Eight senators – including Sherrod Brown of Ohio, Jay Rockefeller and Robert Byrd of West Virginia, and Max Baucus of Montana – sent a letter Feb. 19 to EPA Administrator Lisa Jackson expressing “serious economic and energy security concerns” relating to the potential regulation of greenhouse gases, or GHGs, from stationary sources under the Clean Air Act.
Large electric generators using domestically produced coal and natural gas are uncertain about potential “Best Available Control Technology standards for carbon dioxide, they said. “What does EPA expect coal and natural gas operators to do if there is no standard?”
Jackson responded Feb. 22, saying that she expects to take action by April to ensure that no stationary source will be required to get a Clean Air Act permit to cover its greenhouse gas emissions in calendar year 2010. Instead, “I expect that EPA will phase-in permit requirements and regulation of greenhouse gases for large stationary sources beginning in calendar year 2011.”

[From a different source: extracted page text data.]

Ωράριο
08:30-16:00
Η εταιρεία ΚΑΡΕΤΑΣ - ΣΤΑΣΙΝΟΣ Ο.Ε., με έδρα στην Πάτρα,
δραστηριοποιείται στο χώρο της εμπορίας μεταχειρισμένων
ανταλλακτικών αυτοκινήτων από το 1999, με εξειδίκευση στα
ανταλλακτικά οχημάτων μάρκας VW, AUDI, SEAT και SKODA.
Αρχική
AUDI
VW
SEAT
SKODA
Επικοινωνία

As a developer, Straussfeld said, “I think what's important is the permitting environment is very unclear. With EPA or Congress essentially proposing legislation that nobody knows how it looks, it makes it hard for a developer to develop a project, but also makes it hard for a utility to buy the electricity because they don't know how much the CO2 (carbon dioxide) credits are going to cost.
“For them it's very hard to make a decision because they don't know if this is the best option for their portfolio. What the developer needs is certainty for the permitting and policy environment. Then you can make a decision and find the best option.”
He said EPA initially planned to regulate CO2 March 30. “This creates at least another year of limbo for the developer because we don't know what's going to happen. So this, again, prohibits investment and job creation,” he added.
Carbon dioxide would have to be addressed in the PSD, or prevention of significant deterioration permit. But that's going to be challenging, Straussfeld said, because nobody really would know how to address it in the PSD permit until the final rules are out.
The senators said the 2007 Supreme Court decision in “Massachusetts vs. EPA” determined that greenhouse gases may endanger public health and welfare. The “endangerment finding,” as it is known, is the first step in the rulemaking process for regulating greenhouse gas emissions from new motor vehicles.
While the senators said they support moving forward with a single national standard for that purpose, they are concerned about possible impacts on American workers and businesses as EPA moves to implement regulations to curtail GHG pollution from stationary sources.
There are legislative efforts in the House and Senate seeking to disallow further EPA action based on the endangerment finding, the senators said.